Sumbawanews.com,- Akademi sepak bola ternama Vietnam, PVF, tiba di Sentul, Bogor, pada 19 Agustus 2026 untuk berlaga di Garuda International Cup (GIC) 2026, turnamen usia muda yang kian bergengsi di Asia. PVF, yang diakui AFC sebagai akademi berakreditasi bintang tiga bersama Aspire Academy dan Jeonbuk Hyundai, turun di kategori U-12 Boys dan tergabung di Grup C bersama ASIOP Merah, Nahusam FA, dan Infinity FC. Pelatih kepala PVF U-12, Hoang Phuc Lam, menyebut ini sebagai partisipasi internasional pertama timnya, sekaligus kesempatan emas untuk menguji kualitas pemain di level tinggi. “Kami ingin para pemain menikmati pertandingan, mengeluarkan potensi terbaik, dan belajar dari lawan-lawan berkelas,” ujarnya.
PVF, yang dikenal sebagai pemasok utama pemain berbakat untuk timnas Vietnam mulai dari level junior hingga senior, membawa sistem pembinaan berstandar global. Kompleks latihan mereka dilengkapi fasilitas sains olahraga, asrama bertaraf tinggi, dan teknologi simulasi latihan 360 derajat. Salah satu jebolan terkenalnya, Ha Duc Chinh, kini menjadi penyerang andalan Timnas Vietnam di berbagai level, termasuk U-23, SEA Games, dan tim senior—bukti nyata kualitas akademi ini.
GIC 2026 berlangsung dari 19 hingga 23 Agustus di dua venue utama: ASIOP Training Ground dan AYO Arena. Turnamen yang digelar sejak 2015 ini kembali aktif sejak 2022 dan kini menjadi ajang paling dinanti di kategori usia muda Asia.
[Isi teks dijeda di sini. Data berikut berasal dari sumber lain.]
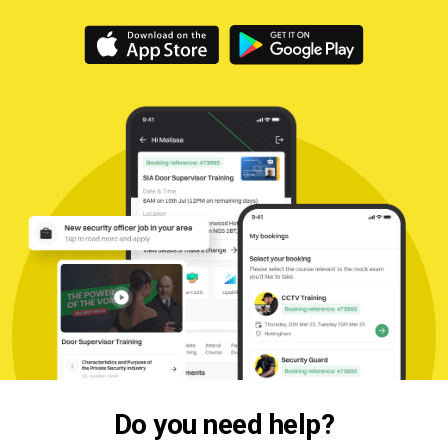
Do you need help?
Jumlah negara peserta melonjak dari 3 pada 2015 menjadi 13 pada 2026, mencakup Indonesia, Malaysia, Thailand, Vietnam, Filipina, Singapura, Kamboja, Laos, Brunei Darussalam, Sri Lanka, Pakistan, Jepang, dan China. Total 72 tim berlaga di lima kategori: U-10 Boys, U-12 Boys, U-15 Boys, U-15 Girls, dan U-17 Boys.
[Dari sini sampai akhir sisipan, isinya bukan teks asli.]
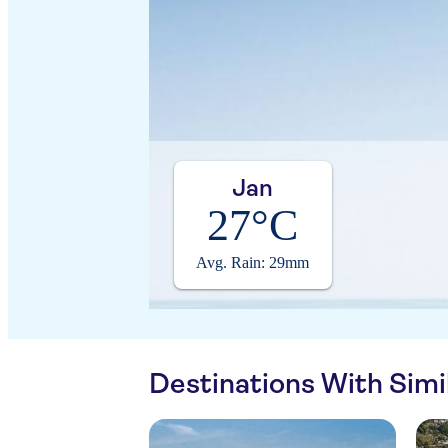
Jan
27°C
Avg. Rain: 29mm
Destinations With Sim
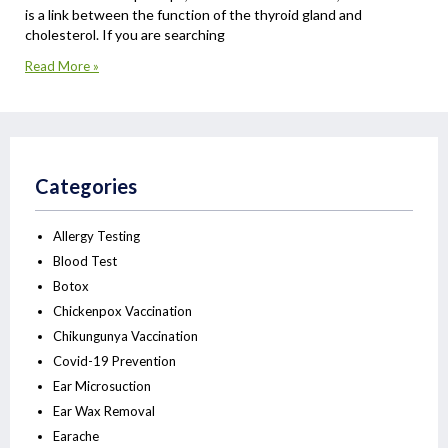
is a link between the function of the thyroid gland and
cholesterol. If you are searching
Read More »
Categories
Allergy Testing
Blood Test
Botox
Chickenpox Vaccination
Chikungunya Vaccination
Covid-19 Prevention
Ear Microsuction
Ear Wax Removal
Earache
Kepala Teknis PSSI, Indra Sjafri, dan eks pelatih timnas Indonesia, Simon Tahamata, kembali hadir sebagai pengamat utama, menegaskan bahwa GIC kini setara dengan turnamen legendaris Toulon Prancis dalam hal kualitas dan daya tarik talenta. “Ini bukan sekadar turnamen, tapi laboratorium pencarian pemain masa depan,” kata Indra. Dengan kehadiran PVF dan semakin banyaknya akademi elite Asia, GIC 2026 bukan hanya ajang kompetisi, tapi juga cerminan kemajuan sepak bola muda Asia yang tak bisa diabaikan.